Guest Post: Death by Ruth Estevez (JIDDY VARDY BLOG TOUR)


Jiddy Vardy
Rating: 5/5 (full review to follow)
Buy/Borrow: Buy
Source: Copy courtesy of ZunTold Books

Jiddy is a survivor. 

Rescued at birth, she grows up in Robin Hood's Bay, a village harbouring a dangerous secret. Just as romance blossoms and Jiddy finally feels like she belongs, figures from the past threaten to tear her world apart...

A thrilling tale of one girl's search for identity and love, set against a backdrop of smuggling and viole.


Today, I am so excited to have author of Jiddy Vardy, Ruth Estevez on my blog with a guest post about Death. Read the post below.

"I’ve always been fascinated with Death. Maybe that’s because it’s always been there.

Just before I was born and in the first few years of my life, all four of my grandparents, Mum’s very close auntie, who helped her a great deal, and an elderly neighbour, died.

All through my childhood, we visited elderly women. I was used to being around older people, both those we visited and also neighbours in the village where we lived. The first funeral I went to, was Lily’s. All I remember is sitting in the back of a huge black car. I remember the process of her sister, my god-mother, Auntie Katie’s aging and passing away and I didn’t think it was a very nice process. Auntie Katie wasn’t a real Auntie and she was the age of a grandparent. She moved from her home because it was part of the Bradford clearances, to a purpose built flat which she didn’t like, to a nursing home, and finally to a hospital which she dreaded going into because her step-daughter had died there of TB. Saying goodbye to Auntie Katie was like saying goodbye to a way of life from long ago.

Talking of TB, I was brought up living near Haworth, where the Brontes lived.

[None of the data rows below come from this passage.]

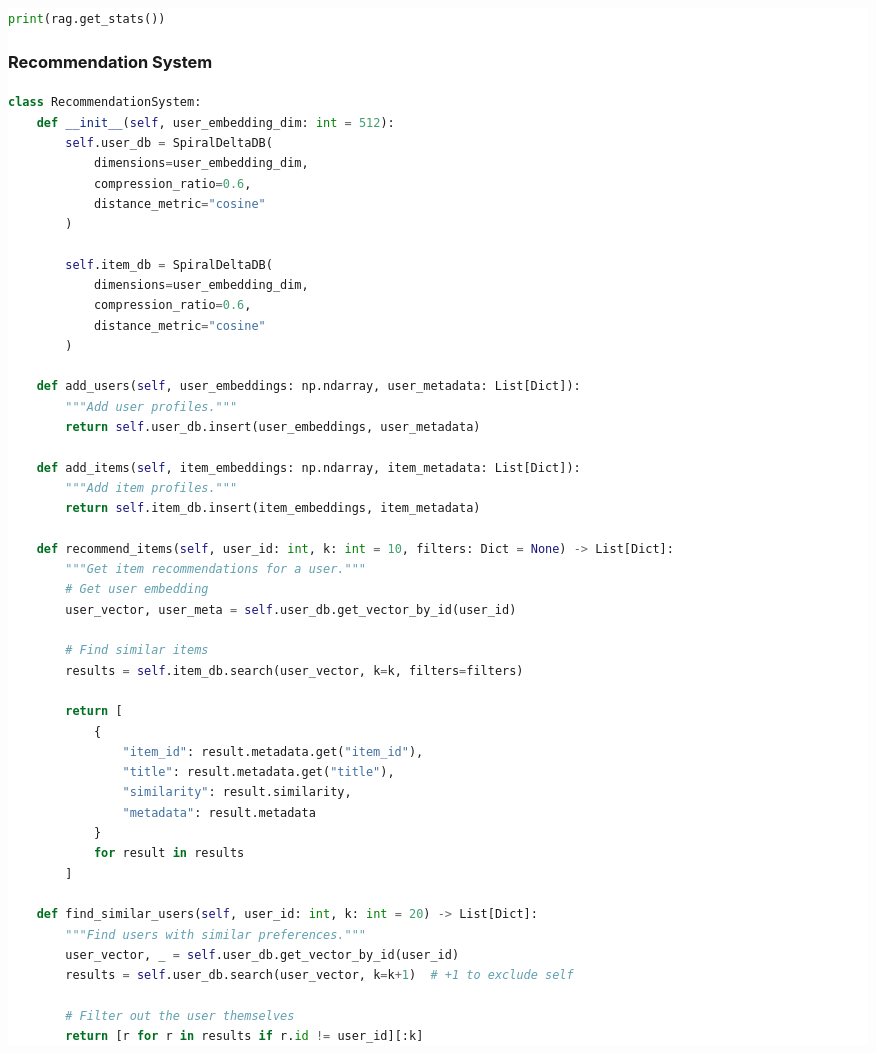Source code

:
 ```python
print(rag.get_stats())
```

### Recommendation System

```python
class RecommendationSystem:
    def __init__(self, user_embedding_dim: int = 512):
        self.user_db = SpiralDeltaDB(
            dimensions=user_embedding_dim,
            compression_ratio=0.6,
            distance_metric="cosine"
        )
        
        self.item_db = SpiralDeltaDB(
            dimensions=user_embedding_dim,
            compression_ratio=0.6,
            distance_metric="cosine"
        )
    
    def add_users(self, user_embeddings: np.ndarray, user_metadata: List[Dict]):
        """Add user profiles."""
        return self.user_db.insert(user_embeddings, user_metadata)
    
    def add_items(self, item_embeddings: np.ndarray, item_metadata: List[Dict]):
        """Add item profiles."""
        return self.item_db.insert(item_embeddings, item_metadata)
    
    def recommend_items(self, user_id: int, k: int = 10, filters: Dict = None) -> List[Dict]:
        """Get item recommendations for a user."""
        # Get user embedding
        user_vector, user_meta = self.user_db.get_vector_by_id(user_id)
        
        # Find similar items
        results = self.item_db.search(user_vector, k=k, filters=filters)
        
        return [
            {
                "item_id": result.metadata.get("item_id"),
                "title": result.metadata.get("title"),
                "similarity": result.similarity,
                "metadata": result.metadata
            }
            for result in results
        ]
    
    def find_similar_users(self, user_id: int, k: int = 20) -> List[Dict]:
        """Find users with similar preferences."""
        user_vector, _ = self.user_db.get_vector_by_id(user_id)
        results = self.user_db.search(user_vector, k=k+1)  # +1 to exclude self
        
        # Filter out the user themselves
        return [r for r in results if r.id != user_id][:k]
```
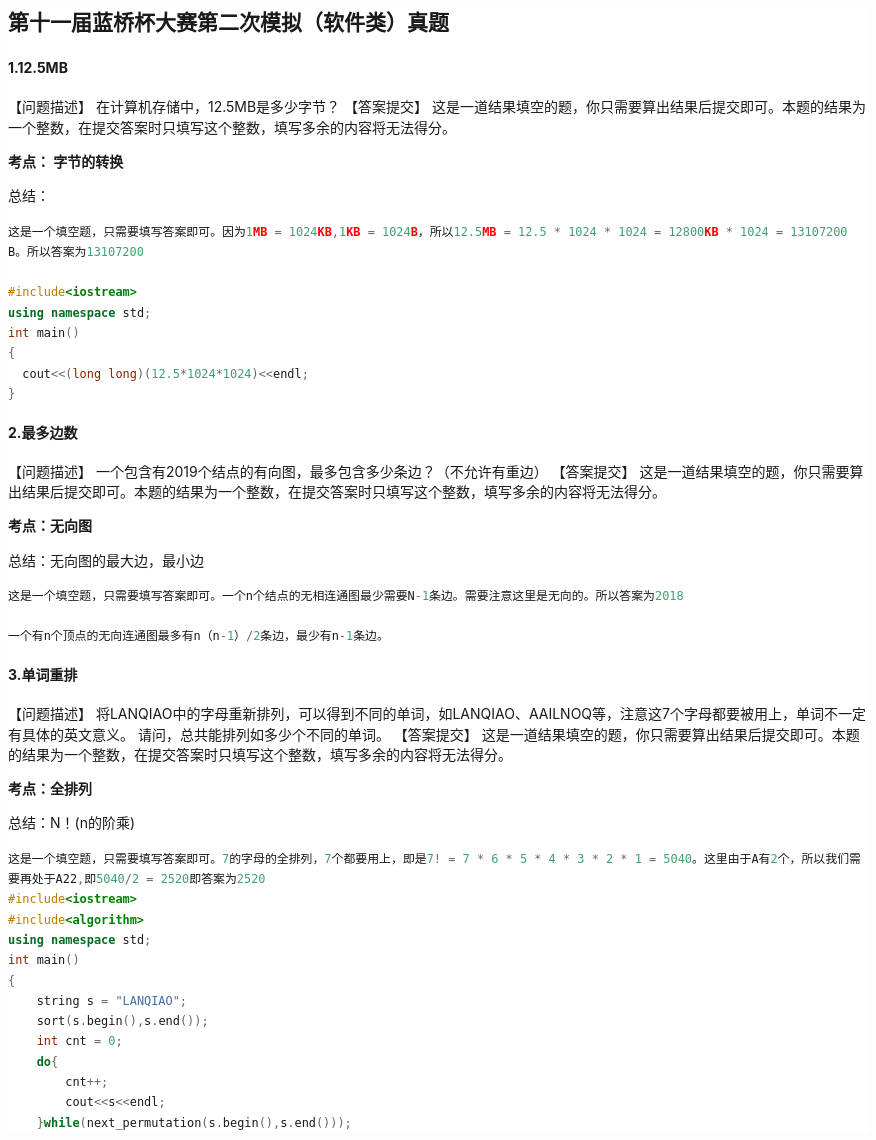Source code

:## 第十一届蓝桥杯大赛第二次模拟（软件类）真题

 #### 1.12.5MB

【问题描述】
在计算机存储中，12.5MB是多少字节？
【答案提交】
这是一道结果填空的题，你只需要算出结果后提交即可。本题的结果为一个整数，在提交答案时只填写这个整数，填写多余的内容将无法得分。

<b>考点： 字节的转换</b>

总结：

  ```c++
这是一个填空题，只需要填写答案即可。因为1MB = 1024KB,1KB = 1024B，所以12.5MB = 12.5 * 1024 * 1024 = 12800KB * 1024 = 13107200 B。所以答案为13107200

#include<iostream>
using namespace std;
int main()
{
    cout<<(long long)(12.5*1024*1024)<<endl;
}
  ```

#### 2.最多边数

【问题描述】
一个包含有2019个结点的有向图，最多包含多少条边？（不允许有重边）
【答案提交】
这是一道结果填空的题，你只需要算出结果后提交即可。本题的结果为一个整数，在提交答案时只填写这个整数，填写多余的内容将无法得分。

<b>考点：无向图</b>

总结：无向图的最大边，最小边

```c++
这是一个填空题，只需要填写答案即可。一个n个结点的无相连通图最少需要N-1条边。需要注意这里是无向的。所以答案为2018

一个有n个顶点的无向连通图最多有n（n-1）/2条边，最少有n-1条边。
```

#### 3.单词重排

【问题描述】
将LANQIAO中的字母重新排列，可以得到不同的单词，如LANQIAO、AAILNOQ等，注意这7个字母都要被用上，单词不一定有具体的英文意义。
请问，总共能排列如多少个不同的单词。
【答案提交】
这是一道结果填空的题，你只需要算出结果后提交即可。本题的结果为一个整数，在提交答案时只填写这个整数，填写多余的内容将无法得分。

<b>考点：全排列</b>

总结：N！(n的阶乘)

```c++
这是一个填空题，只需要填写答案即可。7的字母的全排列，7个都要用上，即是7! = 7 * 6 * 5 * 4 * 3 * 2 * 1 = 5040。这里由于A有2个，所以我们需要再处于A22,即5040/2 = 2520即答案为2520
#include<iostream>
#include<algorithm>
using namespace std;
int main()
{
    string s = "LANQIAO";
    sort(s.begin(),s.end());
    int cnt = 0;
    do{
        cnt++;
        cout<<s<<endl;
    }while(next_permutation(s.begin(),s.end()));
```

We’d troop up the steep main street to the Parsonage and the graveyard jam-packed with old gravestones, learning how the flat ones like table tops trapped in bad water and disease and added to the reason that the death rate was so high. And the girls! The two elder Brontes, Maria and Elizabeth died of TB at about 11 and 12. Later, Emily, Anne and Branwell and finally Charlotte died of it too. Weaver of Dreams by Elfrida Vipont, a book I was given one Christmas when I was about 13, was all about the childhood of the Brontes. I loved it and still treasure it. Death saturated Wuthering Heights, my favourite book in my early teens. I thought it was romantic and gothic and passionate. At this point, I was in love with the romantic idea of death, of ghosts and dying for a great cause.

And then there was village life! At the bottom of the lane where we lived, was a farm. I remember seeing a tiny, bloody lamb lying just off the path and half in a field. It was lambing time. On a farm, there was no room for being sentimental about death. My mum and dad were a young couple when we moved to the village and my sister and I were little. We were surrounded by older women, I remember. They were inspiring, strong, a bit scary sometimes, but they were also advisers. Wise ones. One of them was a seventh child of a seventh child. She saw ghosts all the time, just sitting around her living room, or in the garden. All these women have gone now. They were part of my childhood, and it’s sad when I think that they are all gone and that way of living and the freedom children had is in the past. On the other hand, I am so, so grateful to them and for that life. It’s not dead because it’s made me who I am and it’s fired my imagination, filling my head with stories. These women live on through my writing.

It still fascinates me, and I am planning on writing a wonderful ghost story, but death has also become real through immediate experience. The hardest thing I’ve ever done, is watching my mum die and that has to go into my writing. Well, it already has. I wrote a death scene in Jiddy Vardy but I took it out because the character didn’t die in the end! I’ve saved it though. This scene is definitely going to appear in one of my other books. That is the thing about being a writer too, everything can be used.

On another note, by thinking and exploring the rituals and thoughts surrounding death and dying, I’ve realised how little we talk about it and how it’s become a separate part to life for many. In the past, death was a part of normal life. It happened so often. Child mortality rates were high. There were no anti-biotics or inoculations. Housing in the industrialised cities was overcrowded and insanitary. Everyone was used to it.

I have just seen a short film about the way Irish people deal with dying. Other cultures to mine do this too. It makes me think that this is the better way. It isn’t hidden away. Death becomes part of life and by being present the entire way through a person’s last months or days, you can say proper goodbyes, you can tell stories, grieve together and accept. I’m not saying it’s easy, but I’m thinking, it’s less lonely and more healthy. For now, when I write about death and dying, it will be on an emotional level. I want to see how my characters work their way through one of life’s big transitions."